-- REQUIRED ACTION --
Reproduce every entry below verbatim, leaving out the images.

[Figure comprehension tasks]
*** Begin section ***

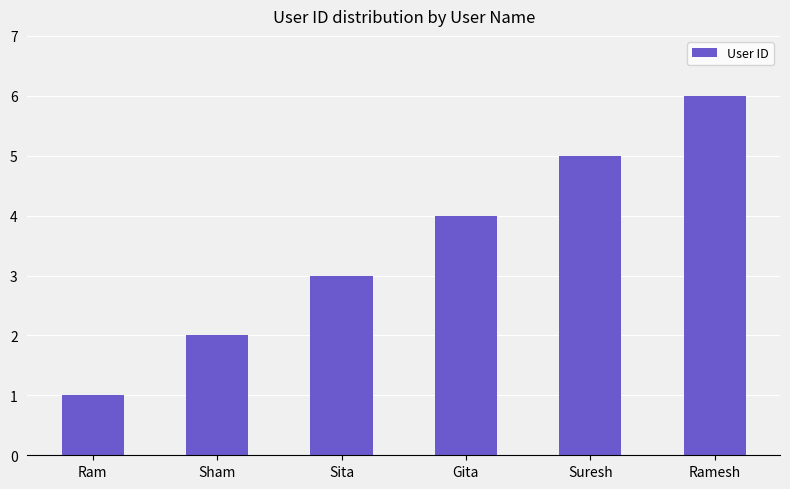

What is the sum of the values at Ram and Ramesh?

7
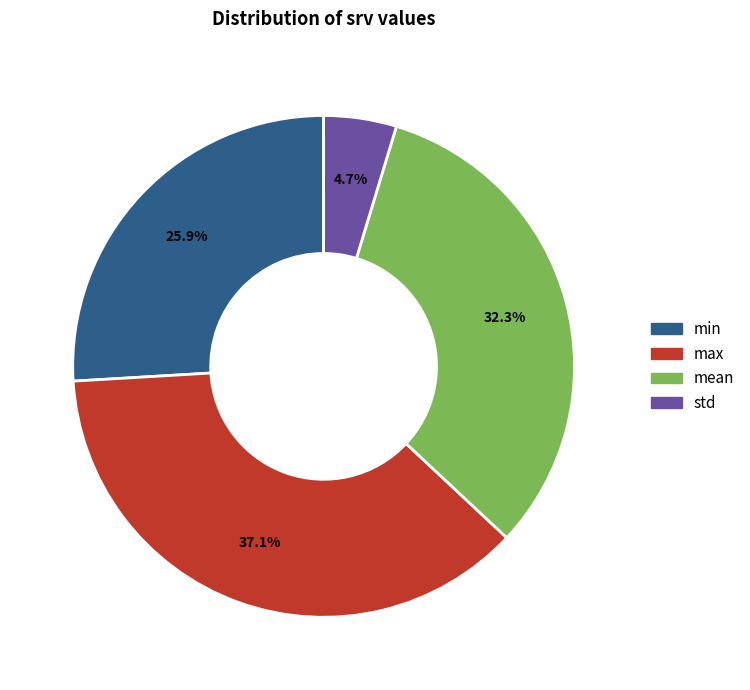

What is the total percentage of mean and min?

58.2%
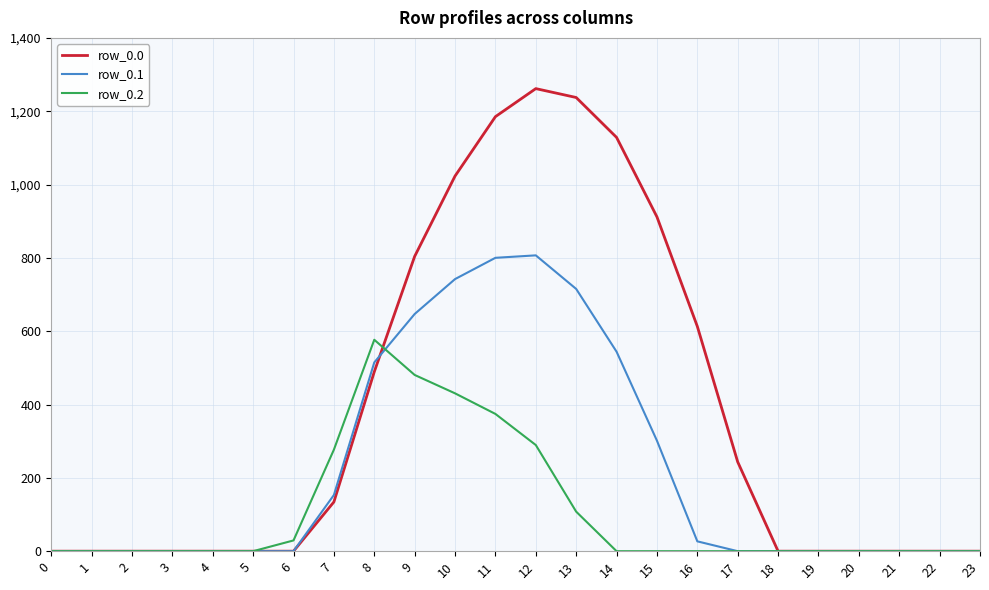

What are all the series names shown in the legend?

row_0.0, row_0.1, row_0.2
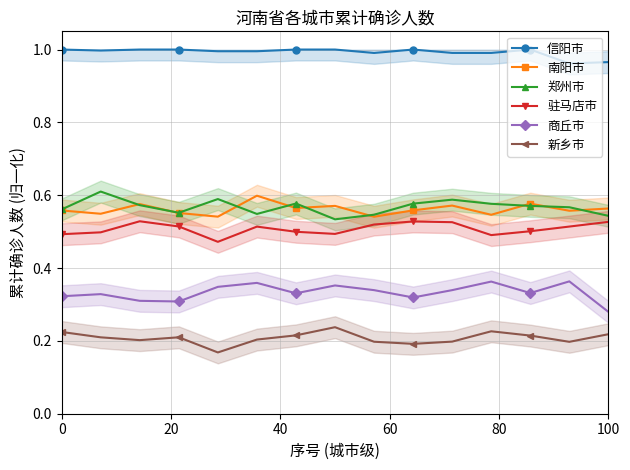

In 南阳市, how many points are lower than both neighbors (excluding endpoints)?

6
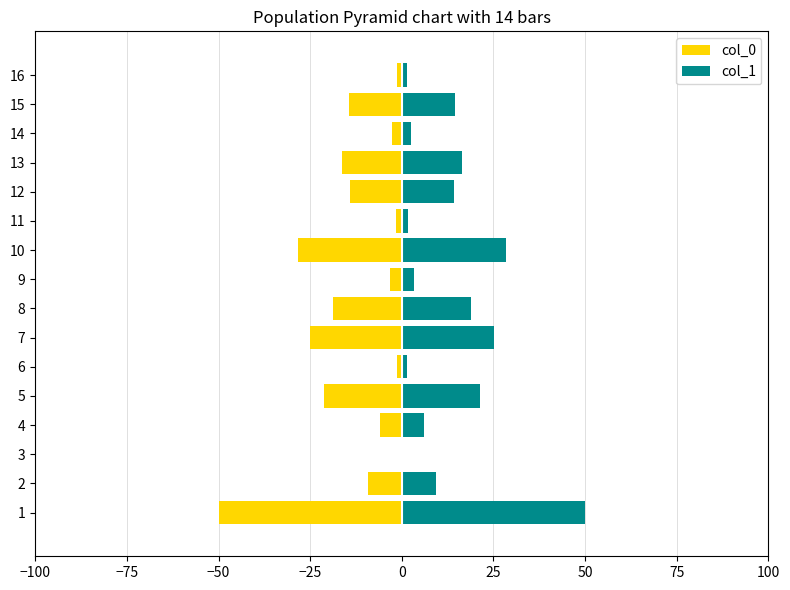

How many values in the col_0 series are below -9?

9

*** End section ***

-- FINAL ANSWER --
What is the sum of the values at Ram and Ramesh?

7

What is the total percentage of mean and min?

58.2%

What are all the series names shown in the legend?

row_0.0, row_0.1, row_0.2

In 南阳市, how many points are lower than both neighbors (excluding endpoints)?

6

How many values in the col_0 series are below -9?

9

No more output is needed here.